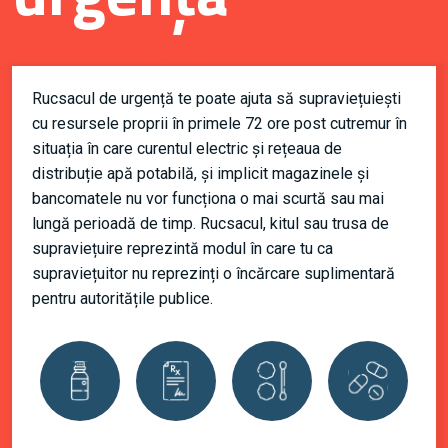
Rucsacul de urgență te poate ajuta să supraviețuiești
cu resursele proprii în primele 72 ore post cutremur în
situația în care curentul electric și rețeaua de
distribuție apă potabilă, și implicit magazinele și
bancomatele nu vor funcționa o mai scurtă sau mai
lungă perioadă de timp. Rucsacul, kitul sau trusa de
supraviețuire reprezintă modul în care tu ca
supraviețuitor nu reprezinți o încărcare suplimentară
pentru autoritățile publice.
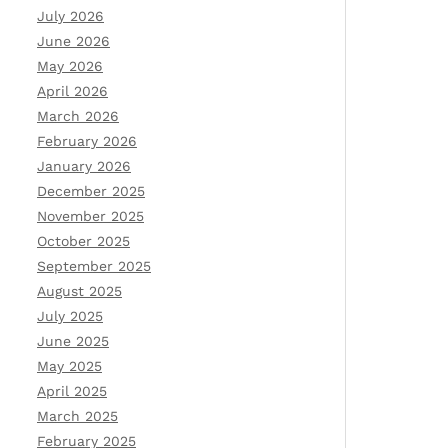
July 2026
June 2026
May 2026
April 2026
March 2026
February 2026
January 2026
December 2025
November 2025
October 2025
September 2025
August 2025
July 2025
June 2025
May 2025
April 2025
March 2025
February 2025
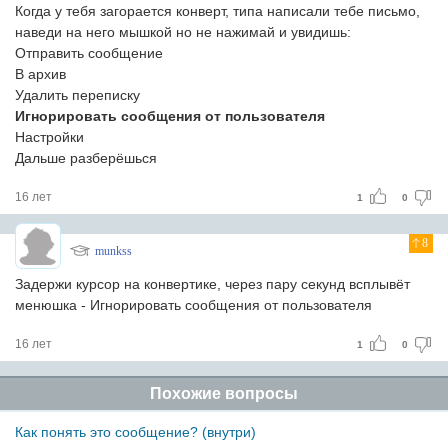
Когда у тебя загорается конверт, типа написали тебе письмо,
наведи на него мышкой но не нажимай и увидишь:
Отправить сообщение
В архив
Удалить переписку
Игнорировать сообщения от пользователя
Настройки
Дальше разберёшься
16 лет
1
0
8
munkss
Задержи курсор на конвертике, через пару секунд всплывёт
менюшка - Игнорировать сообщения от пользователя
16 лет
1
0
Похожие вопросы
Как понять это сообщение? (внутри)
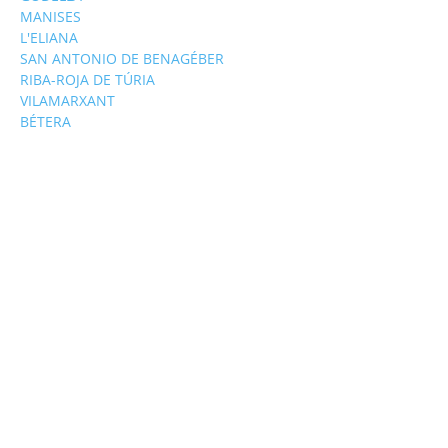
MANISES
L'ELIANA
SAN ANTONIO DE BENAGÉBER
RIBA-ROJA DE TÚRIA
VILAMARXANT
BÉTERA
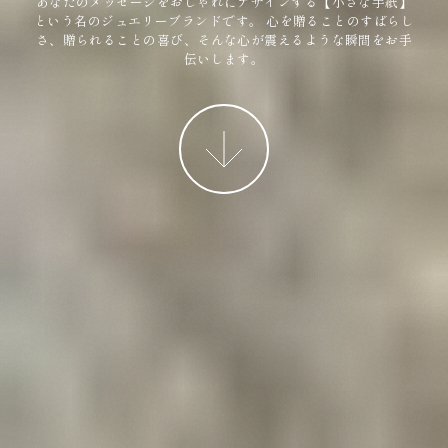
あなたのメッセージをおしゃれにデザインする【小さな手紙】
という名のジュエリーブランドです。
心を贈ることのすばらし
さ、贈られることの喜び、そんな心が震えるような瞬間をお手
伝いします。
More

****

:: ACTION ITEM ::
Could you output all of the records exactly, without their pictures?

:: YOUR SOLUTION ::
Rucsacul de urgență te poate ajuta să supraviețuiești
cu resursele proprii în primele 72 ore post cutremur în
situația în care curentul electric și rețeaua de
distribuție apă potabilă, și implicit magazinele și
bancomatele nu vor funcționa o mai scurtă sau mai
lungă perioadă de timp. Rucsacul, kitul sau trusa de
supraviețuire reprezintă modul în care tu ca
supraviețuitor nu reprezinți o încărcare suplimentară
pentru autoritățile publice.
July 2026
June 2026
May 2026
April 2026
March 2026
February 2026
January 2026
December 2025
November 2025
October 2025
September 2025
August 2025
July 2025
June 2025
May 2025
April 2025
March 2025
February 2025
Когда у тебя загорается конверт, типа написали тебе письмо,
наведи на него мышкой но не нажимай и увидишь:
Отправить сообщение
В архив
Удалить переписку
Игнорировать сообщения от пользователя
Настройки
Дальше разберёшься
16 лет
1
0
8
munkss
Задержи курсор на конвертике, через пару секунд всплывёт
менюшка - Игнорировать сообщения от пользователя
16 лет
1
0
Похожие вопросы
Как понять это сообщение? (внутри)
MANISES
L'ELIANA
SAN ANTONIO DE BENAGÉBER
RIBA-ROJA DE TÚRIA
VILAMARXANT
BÉTERA
あなたのメッセージをおしゃれにデザインする【小さな手紙】
という名のジュエリーブランドです。
心を贈ることのすばらし
さ、贈られることの喜び、そんな心が震えるような瞬間をお手
伝いします。
More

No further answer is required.